Why not HTTP request/response body¶
Initially implemented but rejected for future-proofing:
- Memory: base64-in-JSON loads entire files into memory multiple times. A 300 MB mbtiles basemap (planned feature) would cause ~1-1.5 GB peak memory.
- No resilience: the HTTP connection stays open for the entire processing time. If anything fails, all data must be re-sent from scratch.
- Not streamable:
BaseHTTPRequestHandler.rfile.read()buffers the full body.
The DB approach keeps memory flat (reads/writes happen in controlled chunks), survives container crashes (inputs persist for retry), and scales to larger files without architectural changes.
Crash recovery¶
Rows are short-lived (seconds to minutes) and always deleted by the backend after processing.
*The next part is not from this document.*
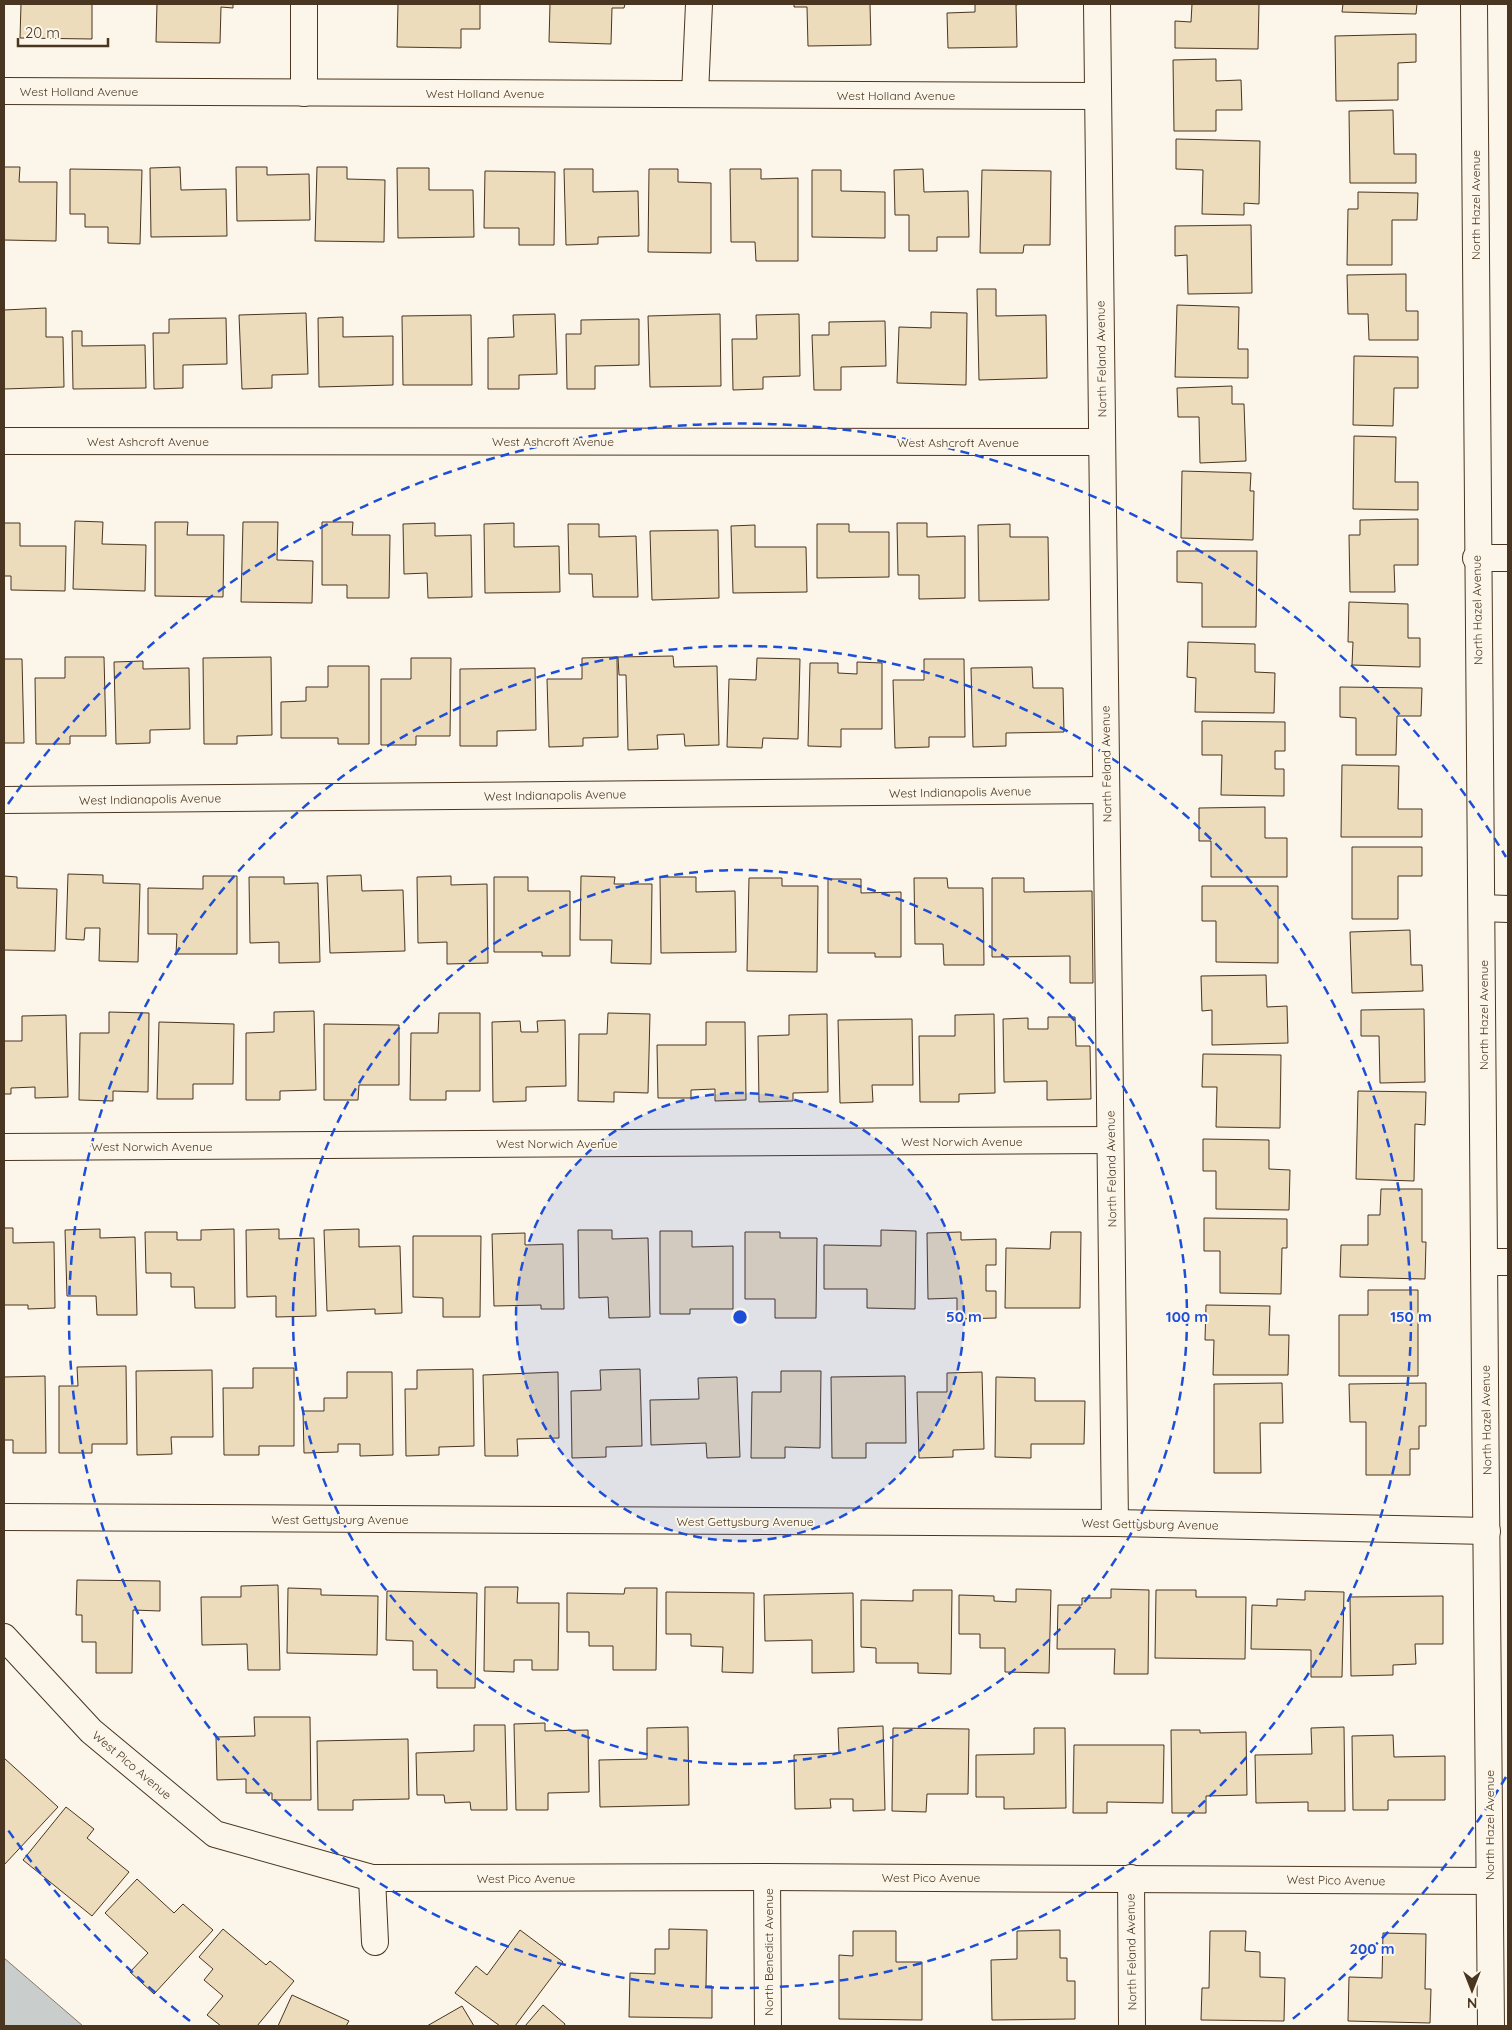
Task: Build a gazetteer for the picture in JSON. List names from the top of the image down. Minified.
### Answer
{"streets":{"street":["West Holland Avenue","North Hazel Avenue","North Feland Avenue","West Ashcroft Avenue","West Indianapolis Avenue","West Norwich Avenue","West Gettysburg Avenue","West Pico Avenue","North Benedict Avenue"]},"crossings":[["West Holland Avenue","North Feland Avenue"],["North Hazel Avenue","West Gettysburg Avenue"],["North Hazel Avenue","West Pico Avenue"],["North Feland Avenue","West Ashcroft Avenue"],["North Feland Avenue","West Indianapolis Avenue"],["North Feland Avenue","West Norwich Avenue"],["North Feland Avenue","West Gettysburg Avenue"],["North Feland Avenue","West Pico Avenue"],["West Pico Avenue","North Benedict Avenue"]],"scale_bar":"20 m","north":"bottom","rings":["50 m","100 m","150 m","200 m"]}
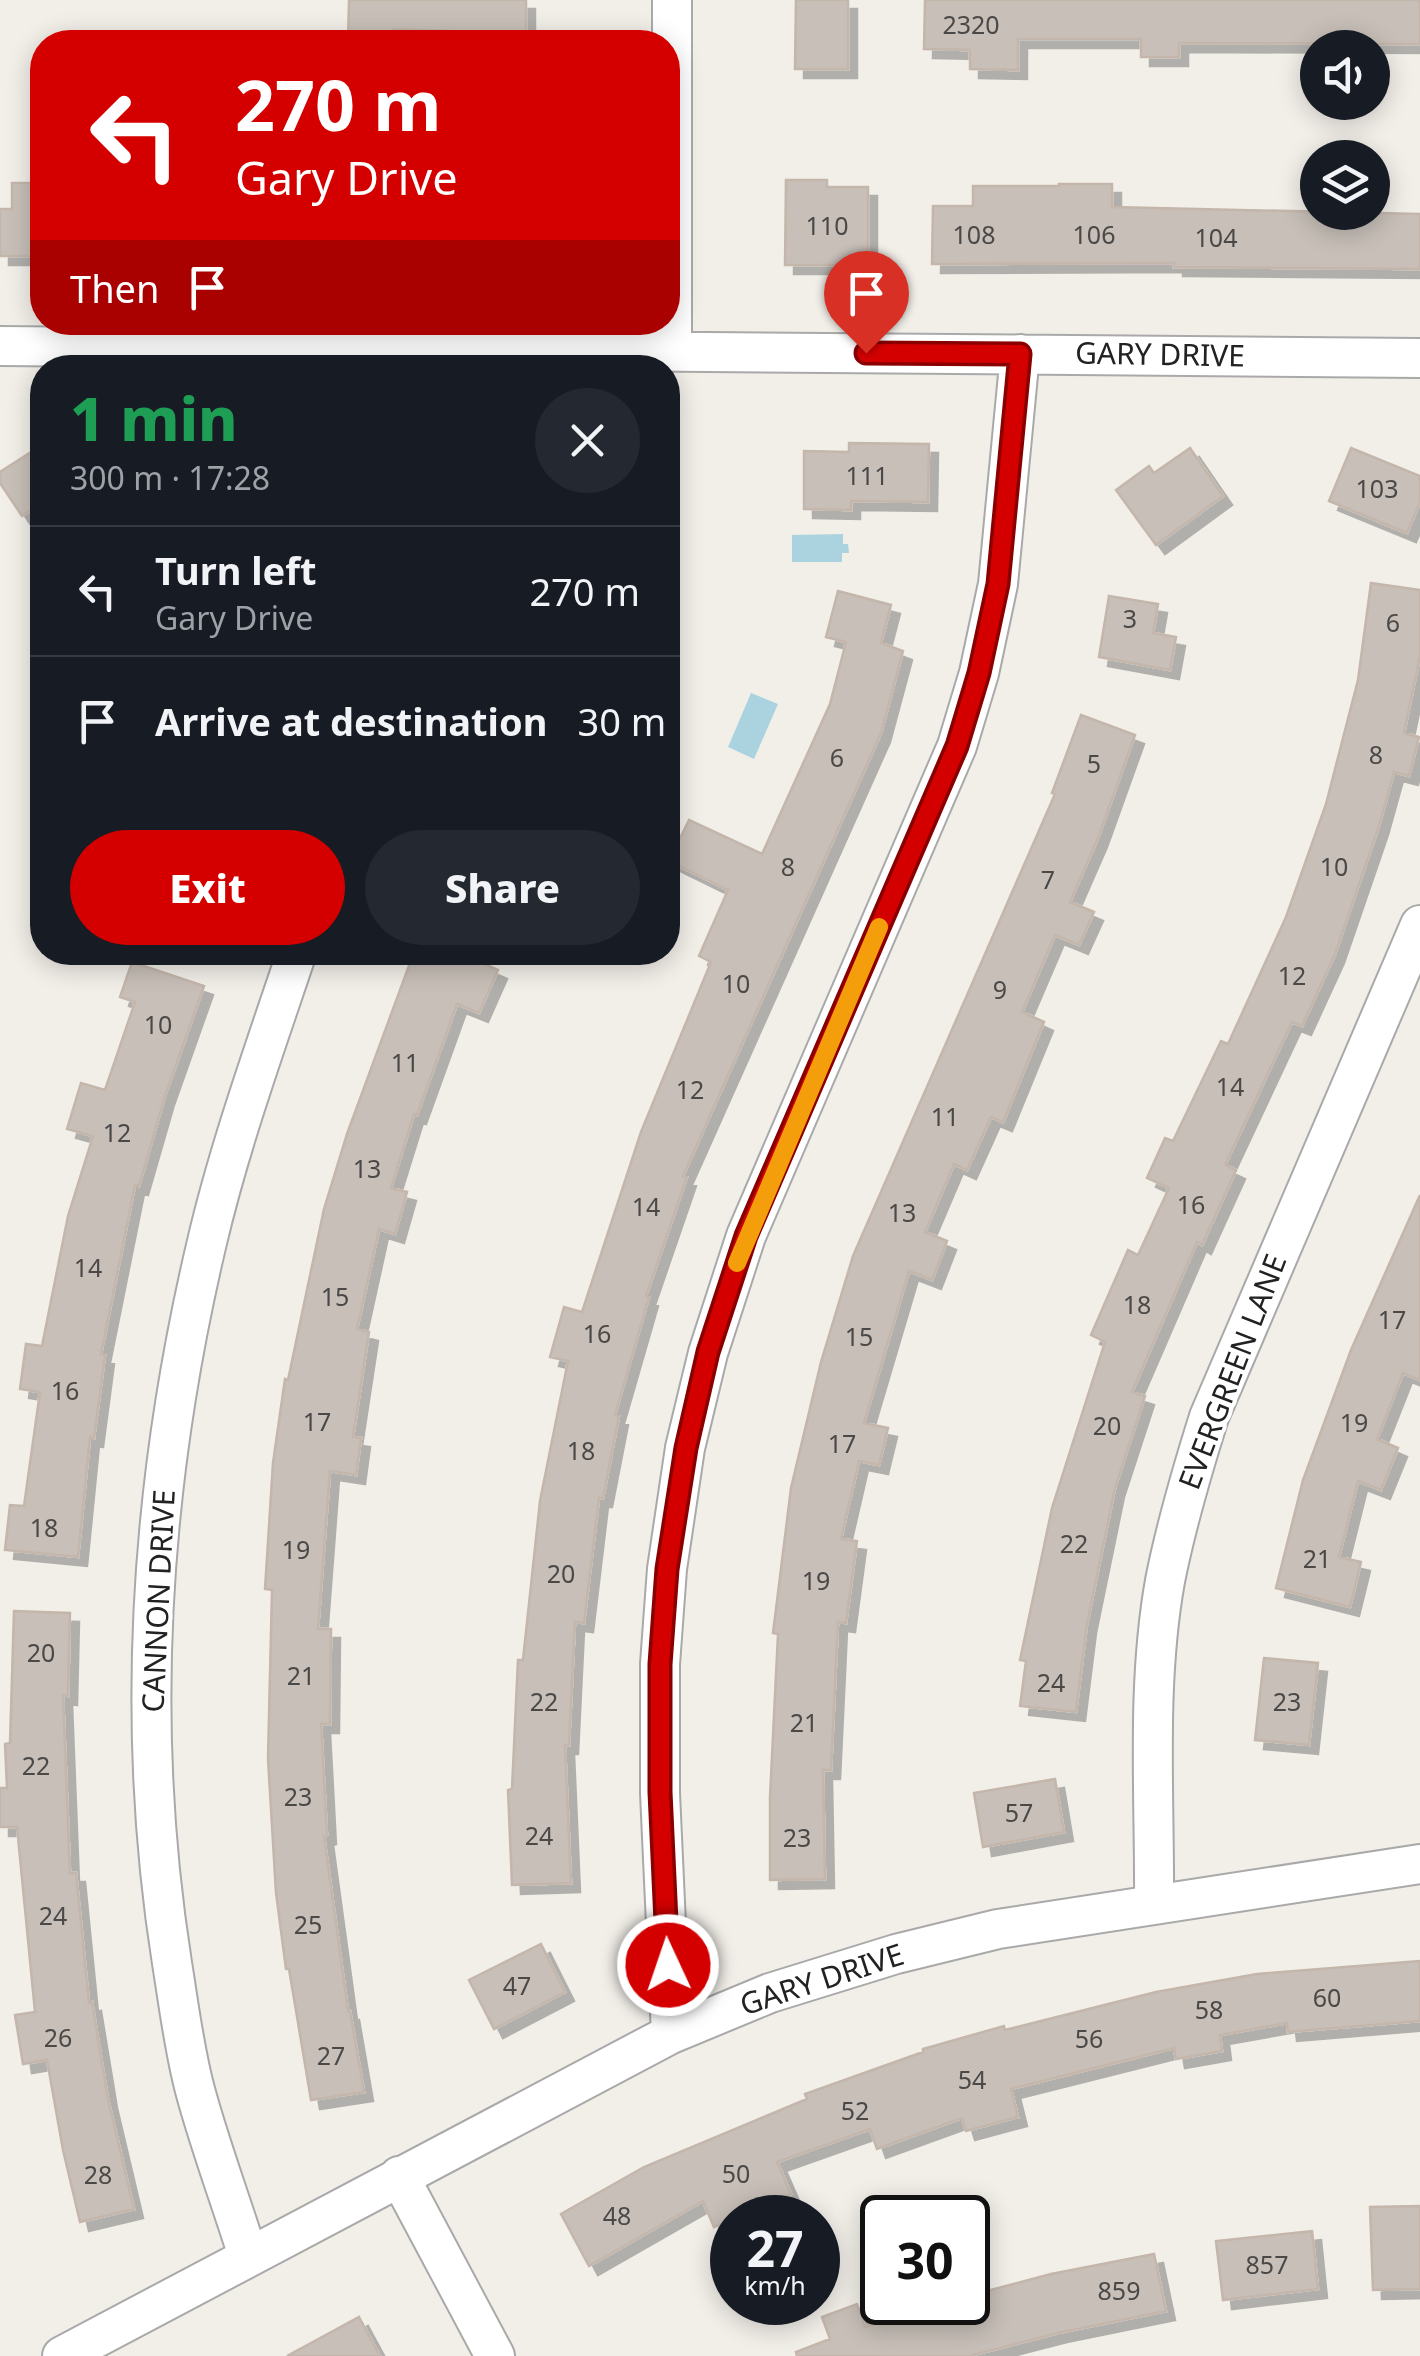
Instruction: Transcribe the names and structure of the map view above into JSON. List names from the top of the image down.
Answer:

If a crash leaves orphaned rows, they can be cleaned up with:
DELETE FROM qgis_jobs WHERE created_at < NOW() - INTERVAL '1 hour';
This can be run on application startup or as a periodic task.
Future: large basemap files¶
When basemap support is added (100-300 MB .mbtiles), the BYTEA column can be
replaced with PostgreSQL large objects (lo_create/lo_read/lo_write) which
stream in chunks instead of loading the full blob into memory. The current
BYTEA approach works fine for files under ~50 MB.
Consequences¶
- Good: eliminates the ReadWriteMany PVC requirement in Kubernetes.
- Good: no new infrastructure - reuses the existing PostgreSQL database.
- Good: crash-resilient - inputs survive container restarts for retry.
- Good: simpler deployment for self-hosted instances.
- Good: HTTP payloads are now tiny (just job ID + parameters).
- Neutral: QGIS container now depends on psycopg (small addition to Dockerfile).
- Neutral: rows are transient and cleaned up immediately; no DB bloat at current scale (≤1 project/day).
- Bad: if files grow very large (>500 MB), should migrate to large objects for streaming reads/writes.